A comprehensive approach would ultimately move beyond taxation and open up an entirely new area: direct wealth ownership benefiting the public rather than elites. Dramatizing the principle that alternative uses of wealth are both politically and economically feasible would involve two basic elements:

First, we should build up wealth-holding institutions that help solve social and economic problems both through local initiatives and through state and federal tax, loan, procurement technical assistance and other policies. A logical first step would be to expand upon the thirty-year trends that have already led to the creation of some 4,000-6,000 nonprofit corporations investing in neighborhood housing and businesses, and some 11,000 largely worker-owned firms, which stabilize and anchor jobs in communities across the nation.

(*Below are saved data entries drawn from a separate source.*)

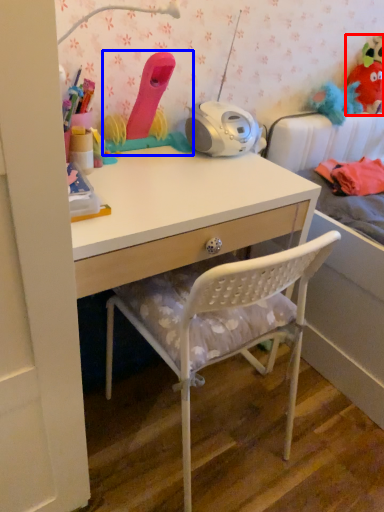
Question: Which object appears closest to the camera in this image, toy (highlighted by a red box) or toy (highlighted by a blue box)?

Choices:
 (A) toy
 (B) toy

Answer: (B)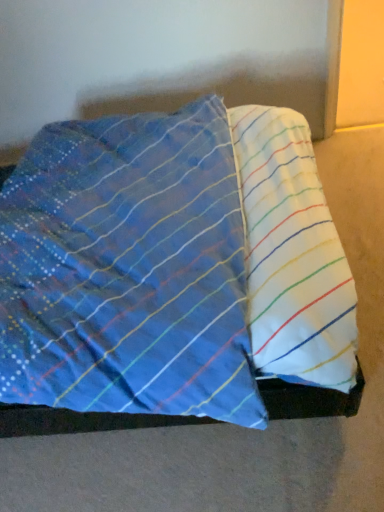
This screenshot has height=512, width=384. Describe the element at coordinates (170, 272) in the screenshot. I see `blue striped blanket at lower left` at that location.

Where is `blue striped blanket at lower left`? blue striped blanket at lower left is located at coordinates (170, 272).

Locate an element on the screen. The height and width of the screenshot is (512, 384). blue striped blanket at lower left is located at coordinates (170, 272).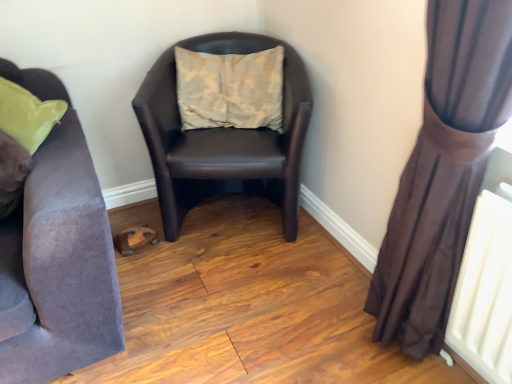
At what (x,y) coordinates should I click in order to perform the action: click on vacant area situated below brown leather chair at center (from a real-world perspective). Please return your answer as a coordinate pair (x, y). Looking at the image, I should click on (238, 216).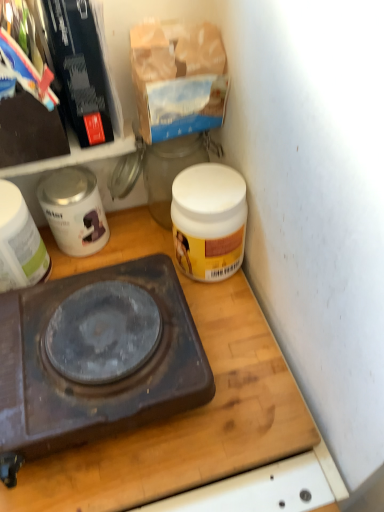
Question: From the image's perspective, would you say white glossy canister at upper left, the 2th appliance positioned from the left, is positioned over dark brown plastic gas stove at center?

Choices:
 (A) yes
 (B) no

Answer: (A)

Question: Does white glossy canister at upper left, placed as the first appliance when sorted from right to left, appear on the left side of dark brown plastic gas stove at center?

Choices:
 (A) yes
 (B) no

Answer: (A)

Question: Is white glossy canister at upper left, placed as the first appliance when sorted from right to left, directly adjacent to dark brown plastic gas stove at center?

Choices:
 (A) no
 (B) yes

Answer: (A)

Question: Is white glossy canister at upper left, the 2th appliance positioned from the left, bigger than dark brown plastic gas stove at center?

Choices:
 (A) no
 (B) yes

Answer: (A)

Question: Is white glossy canister at upper left, placed as the first appliance when sorted from right to left, positioned in front of dark brown plastic gas stove at center?

Choices:
 (A) no
 (B) yes

Answer: (A)

Question: From a real-world perspective, is dark brown plastic gas stove at center physically located above or below wooden cutting board at center?

Choices:
 (A) above
 (B) below

Answer: (A)

Question: Would you say dark brown plastic gas stove at center is to the left or to the right of wooden cutting board at center in the picture?

Choices:
 (A) left
 (B) right

Answer: (A)

Question: In the image, is dark brown plastic gas stove at center positioned in front of or behind wooden cutting board at center?

Choices:
 (A) behind
 (B) front

Answer: (B)

Question: Does point (82, 428) appear closer or farther from the camera than point (284, 456)?

Choices:
 (A) closer
 (B) farther

Answer: (A)

Question: Considering the positions of wooden cutting board at center and dark brown plastic gas stove at center in the image, is wooden cutting board at center wider or thinner than dark brown plastic gas stove at center?

Choices:
 (A) thin
 (B) wide

Answer: (B)

Question: Is wooden cutting board at center to the left or to the right of dark brown plastic gas stove at center in the image?

Choices:
 (A) right
 (B) left

Answer: (A)

Question: From their relative heights in the image, would you say wooden cutting board at center is taller or shorter than dark brown plastic gas stove at center?

Choices:
 (A) short
 (B) tall

Answer: (A)

Question: Considering the positions of wooden cutting board at center and dark brown plastic gas stove at center in the image, is wooden cutting board at center bigger or smaller than dark brown plastic gas stove at center?

Choices:
 (A) small
 (B) big

Answer: (A)

Question: From the image's perspective, relative to white glossy canister at upper left, the 2th appliance positioned from the left, is dark brown plastic gas stove at center above or below?

Choices:
 (A) below
 (B) above

Answer: (A)

Question: Considering their positions, is dark brown plastic gas stove at center located in front of or behind white glossy canister at upper left, placed as the first appliance when sorted from right to left?

Choices:
 (A) front
 (B) behind

Answer: (A)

The latter are especially important as globalization continues to undermine local economies.

A second element in the effort to make wealth benefit the public directly would be to accelerate the use of public pension funds for local economic development–as states ranging from liberal California to conservative Alabama already do. (In some cases this may involve a political fight, as suggested by the recent ouster of Sean Harrigan, a union official, from the board of the California Public Employees Retirement System. The fact is, however, more than half the states already utilize some form of economically targeted investment strategy.) Beyond this are even more interesting possibilities for adaptation, like the Permanent Fund in Alaska, which owns and invests oil wealth on behalf of the public and provides each citizen of the state with dividends as a matter of right (almost $10,000 for a couple with three children in 2000).

In all of this, one other thing is required: Progressives need to grasp fully, and then communicate, the morally outrageous nature of what is happening in the wealthiest nation in the history of the world. The typical American full-time worker earned just $35,906 in 2003. The total income of the typical family (including spouse, etc.) came to just under $53,000. Try raising a family or think about sending your kids to college on that–and remember that roughly half of all families are below this figure. Meanwhile, to take just three examples: Richard Fuld Jr., chief executive of Lehman Brothers Holdings, made $67.7 million in 2003; George David of United Technologies made $70.5 million; and Reuben Mark of Colgate-Palmolive made $148 million. Something is powerfully amiss in this disparity and it is getting worse–something progressives have not yet found a way to fully dramatize.

Pollster Stan Greenberg and others have suggested that John Kerry’s failure to put forward a compelling economic vision was one of the most important reasons he lost the presidency, especially in states like Ohio. There are increasing signs that Republican politicians are by no means as united as the November election results seemed to suggest. Many, facing their own constituents in a nonpresidential year, are unlikely to go along with, or continue to defend, the ever-growing Bush deficits. The time is ripe for an all-out effort to demand change–and to force the other side to attempt to defend what is in fact indefensible.